17. ve 18. yüzyılda yapılan çalışmalar ile formülize edilen empirizm, 19. ve 20. yüzyılda olgunlaştı. John Stuart Mill, 19. yüzyılda ortaya koyduğu çalışmalarla Hume ve Berkeley’in düşüncelerini bir adım daha ileri götürerek matematik dahil tüm tümevarımsal akıl yürütmelerin duyumun kalıcı bir olasılığı olduğunu savundu. Bu düşünce fenomenalizm yani aşırı empirizm olarak adlandırılır.

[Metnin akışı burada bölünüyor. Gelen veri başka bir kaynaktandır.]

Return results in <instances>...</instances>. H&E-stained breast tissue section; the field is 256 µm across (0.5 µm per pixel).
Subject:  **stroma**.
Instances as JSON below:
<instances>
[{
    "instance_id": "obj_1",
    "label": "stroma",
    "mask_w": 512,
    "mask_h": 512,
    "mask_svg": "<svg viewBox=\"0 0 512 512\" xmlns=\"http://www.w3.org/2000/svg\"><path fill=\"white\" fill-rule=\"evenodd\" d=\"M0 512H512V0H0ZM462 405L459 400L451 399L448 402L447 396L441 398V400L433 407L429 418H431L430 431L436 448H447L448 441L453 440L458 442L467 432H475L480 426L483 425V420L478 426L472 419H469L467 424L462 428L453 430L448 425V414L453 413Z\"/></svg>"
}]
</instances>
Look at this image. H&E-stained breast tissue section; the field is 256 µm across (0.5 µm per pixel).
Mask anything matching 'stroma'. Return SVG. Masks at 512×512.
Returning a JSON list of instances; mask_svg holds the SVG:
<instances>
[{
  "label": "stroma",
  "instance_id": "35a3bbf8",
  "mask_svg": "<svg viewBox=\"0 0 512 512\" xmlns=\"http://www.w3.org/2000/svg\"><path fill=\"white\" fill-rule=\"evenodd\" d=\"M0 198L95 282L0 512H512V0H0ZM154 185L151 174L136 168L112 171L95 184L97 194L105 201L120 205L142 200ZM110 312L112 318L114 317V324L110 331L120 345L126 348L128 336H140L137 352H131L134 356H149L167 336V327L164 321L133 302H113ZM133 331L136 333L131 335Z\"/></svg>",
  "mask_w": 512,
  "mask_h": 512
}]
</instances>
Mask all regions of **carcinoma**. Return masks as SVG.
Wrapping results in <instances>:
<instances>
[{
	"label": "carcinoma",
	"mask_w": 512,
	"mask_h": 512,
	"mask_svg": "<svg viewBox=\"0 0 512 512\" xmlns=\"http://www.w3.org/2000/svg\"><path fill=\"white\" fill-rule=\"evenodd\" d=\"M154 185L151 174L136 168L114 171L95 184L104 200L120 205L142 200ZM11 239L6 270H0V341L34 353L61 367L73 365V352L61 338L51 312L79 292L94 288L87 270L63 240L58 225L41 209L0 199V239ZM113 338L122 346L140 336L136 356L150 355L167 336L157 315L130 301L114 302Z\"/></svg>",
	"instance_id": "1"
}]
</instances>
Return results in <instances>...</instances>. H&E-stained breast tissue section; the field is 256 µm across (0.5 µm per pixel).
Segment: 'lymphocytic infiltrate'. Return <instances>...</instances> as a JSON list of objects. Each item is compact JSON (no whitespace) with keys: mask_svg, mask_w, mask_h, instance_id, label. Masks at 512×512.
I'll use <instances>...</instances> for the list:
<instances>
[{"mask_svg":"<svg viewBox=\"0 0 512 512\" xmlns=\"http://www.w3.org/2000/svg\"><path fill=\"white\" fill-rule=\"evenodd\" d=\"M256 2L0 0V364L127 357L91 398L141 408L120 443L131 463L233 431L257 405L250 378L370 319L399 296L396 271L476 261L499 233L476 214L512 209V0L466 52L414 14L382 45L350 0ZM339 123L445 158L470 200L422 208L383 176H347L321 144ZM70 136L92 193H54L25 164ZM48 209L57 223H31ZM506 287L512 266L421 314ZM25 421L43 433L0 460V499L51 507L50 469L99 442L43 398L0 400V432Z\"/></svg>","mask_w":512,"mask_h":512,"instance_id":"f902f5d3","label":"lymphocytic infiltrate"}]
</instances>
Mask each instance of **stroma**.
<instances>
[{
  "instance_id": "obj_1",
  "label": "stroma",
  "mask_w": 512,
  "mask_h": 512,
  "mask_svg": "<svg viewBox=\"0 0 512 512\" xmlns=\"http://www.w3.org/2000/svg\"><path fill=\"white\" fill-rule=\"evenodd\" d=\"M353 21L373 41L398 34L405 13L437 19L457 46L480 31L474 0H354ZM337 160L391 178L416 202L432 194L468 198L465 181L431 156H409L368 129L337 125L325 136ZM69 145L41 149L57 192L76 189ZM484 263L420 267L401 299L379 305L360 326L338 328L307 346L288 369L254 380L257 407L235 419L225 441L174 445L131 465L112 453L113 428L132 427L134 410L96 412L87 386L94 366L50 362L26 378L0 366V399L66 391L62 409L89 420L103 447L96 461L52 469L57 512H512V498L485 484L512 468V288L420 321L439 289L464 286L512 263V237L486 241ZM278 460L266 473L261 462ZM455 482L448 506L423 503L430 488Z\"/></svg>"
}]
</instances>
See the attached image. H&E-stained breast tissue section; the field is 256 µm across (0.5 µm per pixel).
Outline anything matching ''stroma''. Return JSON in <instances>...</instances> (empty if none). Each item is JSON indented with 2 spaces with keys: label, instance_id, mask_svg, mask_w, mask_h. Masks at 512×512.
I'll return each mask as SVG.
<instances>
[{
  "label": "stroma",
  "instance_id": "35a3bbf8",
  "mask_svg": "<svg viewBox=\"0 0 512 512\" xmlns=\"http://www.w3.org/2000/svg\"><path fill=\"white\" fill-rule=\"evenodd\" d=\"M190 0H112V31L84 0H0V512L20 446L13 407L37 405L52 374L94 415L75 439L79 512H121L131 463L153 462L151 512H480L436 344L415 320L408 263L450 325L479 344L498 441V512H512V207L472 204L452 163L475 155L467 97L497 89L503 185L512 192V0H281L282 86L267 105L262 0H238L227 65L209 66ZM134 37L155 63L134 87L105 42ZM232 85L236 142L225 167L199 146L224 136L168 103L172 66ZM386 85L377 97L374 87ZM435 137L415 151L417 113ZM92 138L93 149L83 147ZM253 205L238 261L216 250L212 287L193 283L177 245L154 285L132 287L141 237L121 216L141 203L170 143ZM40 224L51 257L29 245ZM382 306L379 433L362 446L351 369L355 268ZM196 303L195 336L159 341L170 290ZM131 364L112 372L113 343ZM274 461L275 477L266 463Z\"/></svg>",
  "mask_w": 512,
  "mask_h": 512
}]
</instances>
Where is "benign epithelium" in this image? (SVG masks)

19. yüzyılın sonlarında ve 20. yüzyılın başlarında, pragmatizm adı altında birleşen düşünce biçimleri ortaya çıktı. Pragmatik düşünceler, birbirine zıt iki düşünce olan empirizm ve rasyonalizmin ortak yanlarına odaklanıyordu. CS Peirce ve William James gibi isimler, radikal empirizm olarak adlandırılan bazı düşünce biçimlerini ortaya çıkardılar.

20. yüzyılda empirizm üzerine çalışmalar yapan İngiliz deneyciliği yeni anlayışlar kazandı. Mantıksal pozitivizm olarak da adlandırılan mantıksal deneycilik bu dönemin ürünüdür. Gottlob Frege, Bertrand Russell ve Ludwig Wittgenstein gibi isimler genel kabul görmeyen bazı aşırı empirik düşünceler ortaya koydular.

Empirizm ve rasyonalizm farkları nelerdir?

Empirizm, bilginin duyu ve deneyim ile kazanıldığını savunurken, rasyonalizm, bilginin sezgisel olarak ve akıl yoluyla kazanılacağını söyler. Radikal olmadığı sürece rasyonalistler duyu ve deneyimi inkar etmezler ancak bunların yaşandığı sırada bilginin elde edilme sürecinde sezginin ve aklın rolünü ön plana çıkarırlar. Pragmatizm, her iki düşüncenin de doğru yanları olduğu söyleyerek orta yol bulmaktadır.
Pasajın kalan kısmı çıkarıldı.